START EXCERPTED TEXT

During the testing, questions were directed at each of us about our experiences with our youngest daughter, and a rating was then attributed to our answers. The questions, however, had a deep and profound impact on me. With each question about my experiences with my child, memories of pain, fatigue, and difficulty came rushing back at me, memories formed over 12 years of living with a child with “higher than average needs”, and these memories hit me like a tonne of bricks. The questions brought back difficult days of navigating around my little monkey to keep her happy, healthy, and on track. I came face-to-face with the denial of my own needs and the needs of my family, with the loss of what is conceived of as “norm” when you have a child, and with a guilt for what I perceived as a loss of my oldest daughter’s childhood as it bent to make room for a sibling whose needs came first. A certain innocence of everyday life evades you when you have a child with any illness and I didn’t realize just how affected by it I was.

There was a point in the questionnaire where painful emotions came back so strongly that I started to weep, much like I did in Farm Boy. Again, it was an uncontrollable, unbidden, weeping that, no matter how hard I tried, wouldn’t end. The psychiatrist stopped the conversation to talk to me and she let me know that mine was a common reaction, though she was deeply moved by it, and she told me there is a name for what has been happening to me after years of “high alert”: Chronic Sorrow.

Chronic Sorrow

I immediately understood what she was talking about when she said this.

Chronic Sorrow

Walk through it with me Sparrow, and anyone else living under a constant “high alert”:  You love someone and you do anything and everything to make their world better because they deserve it. You dedicate all your time, all your energy, all your emotional health to them and, without your permission, comes fatigue, a sense of loss, and regret. You stop talking to people about the issues because they either no longer want to hear it or because your life is so different from theirs with your “high needs child” that you can no longer connect to friends with “normal” children. You feel guilt because of your sense of loss, you feel sorrow or, even, shame. Sadly, you learn to hate yourself for all of these emotions. How can you possibly feel these emotions when you love your child and the condition is not their fault?

END EXCERPTED TEXT

__COMPLETE THE FOLLOWING__:
[1] Reproduce, word for word, the stretch of the chronic sorrow excerpt from "Walk through it" through "not their fault?".
[2] Answer these questions from the chronic sorrow excerpt:
(a) Over how many years were the writer's memories of living with a child with "higher than average needs" formed?
(b) Where had the writer wept in a similar way before?
(c) What name did the psychiatrist give to what had been happening to the writer after years of "high alert"?

START DATASET CONTENT

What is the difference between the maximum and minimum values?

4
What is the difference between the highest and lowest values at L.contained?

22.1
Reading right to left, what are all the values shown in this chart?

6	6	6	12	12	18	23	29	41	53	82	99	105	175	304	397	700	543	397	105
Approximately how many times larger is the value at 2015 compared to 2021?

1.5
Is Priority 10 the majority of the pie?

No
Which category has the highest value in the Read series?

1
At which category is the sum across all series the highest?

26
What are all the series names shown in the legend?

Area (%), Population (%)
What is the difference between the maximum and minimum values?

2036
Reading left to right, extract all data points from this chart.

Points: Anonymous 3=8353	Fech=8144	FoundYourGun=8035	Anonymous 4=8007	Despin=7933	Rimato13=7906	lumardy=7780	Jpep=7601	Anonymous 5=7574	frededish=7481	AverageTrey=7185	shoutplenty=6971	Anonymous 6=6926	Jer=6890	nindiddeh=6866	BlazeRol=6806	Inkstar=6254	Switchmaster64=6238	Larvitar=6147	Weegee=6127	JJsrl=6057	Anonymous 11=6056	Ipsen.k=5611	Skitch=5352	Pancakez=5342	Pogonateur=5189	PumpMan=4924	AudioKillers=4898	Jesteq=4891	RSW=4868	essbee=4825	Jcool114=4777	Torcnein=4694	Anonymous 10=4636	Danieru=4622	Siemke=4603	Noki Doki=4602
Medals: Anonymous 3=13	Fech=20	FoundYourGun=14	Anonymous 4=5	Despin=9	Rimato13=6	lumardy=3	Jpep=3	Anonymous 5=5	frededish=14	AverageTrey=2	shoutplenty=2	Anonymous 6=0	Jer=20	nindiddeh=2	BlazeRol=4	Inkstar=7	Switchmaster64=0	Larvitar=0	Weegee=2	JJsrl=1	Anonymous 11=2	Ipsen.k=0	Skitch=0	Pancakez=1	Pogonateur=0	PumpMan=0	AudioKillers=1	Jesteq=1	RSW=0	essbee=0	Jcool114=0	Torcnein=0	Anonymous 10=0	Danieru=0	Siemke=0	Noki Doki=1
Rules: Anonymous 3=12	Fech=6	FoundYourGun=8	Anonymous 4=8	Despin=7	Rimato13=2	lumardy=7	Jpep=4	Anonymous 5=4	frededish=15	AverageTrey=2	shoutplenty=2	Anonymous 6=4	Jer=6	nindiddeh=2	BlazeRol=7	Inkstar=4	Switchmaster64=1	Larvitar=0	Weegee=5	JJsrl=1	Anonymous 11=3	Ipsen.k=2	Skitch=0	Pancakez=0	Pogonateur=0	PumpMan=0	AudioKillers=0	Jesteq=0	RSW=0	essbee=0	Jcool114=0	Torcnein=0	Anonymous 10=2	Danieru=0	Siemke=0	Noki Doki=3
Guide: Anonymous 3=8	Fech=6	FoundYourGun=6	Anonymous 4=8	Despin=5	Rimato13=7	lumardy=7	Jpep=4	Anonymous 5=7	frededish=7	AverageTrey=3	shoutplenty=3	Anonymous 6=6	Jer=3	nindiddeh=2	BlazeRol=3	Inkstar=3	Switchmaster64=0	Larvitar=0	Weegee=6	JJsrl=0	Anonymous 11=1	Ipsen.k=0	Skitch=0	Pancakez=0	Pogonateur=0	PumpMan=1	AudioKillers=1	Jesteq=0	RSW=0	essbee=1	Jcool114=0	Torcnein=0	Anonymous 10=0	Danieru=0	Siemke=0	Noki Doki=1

END DATASET CONTENT

__RESULTS OF THE EXERCISE__:
[1]
Walk through it with me Sparrow, and anyone else living under a constant “high alert”:  You love someone and you do anything and everything to make their world better because they deserve it. You dedicate all your time, all your energy, all your emotional health to them and, without your permission, comes fatigue, a sense of loss, and regret. You stop talking to people about the issues because they either no longer want to hear it or because your life is so different from theirs with your “high needs child” that you can no longer connect to friends with “normal” children. You feel guilt because of your sense of loss, you feel sorrow or, even, shame. Sadly, you learn to hate yourself for all of these emotions. How can you possibly feel these emotions when you love your child and the condition is not their fault?

[2]
(a) 12 years
(b) In Farm Boy
(c) Chronic Sorrow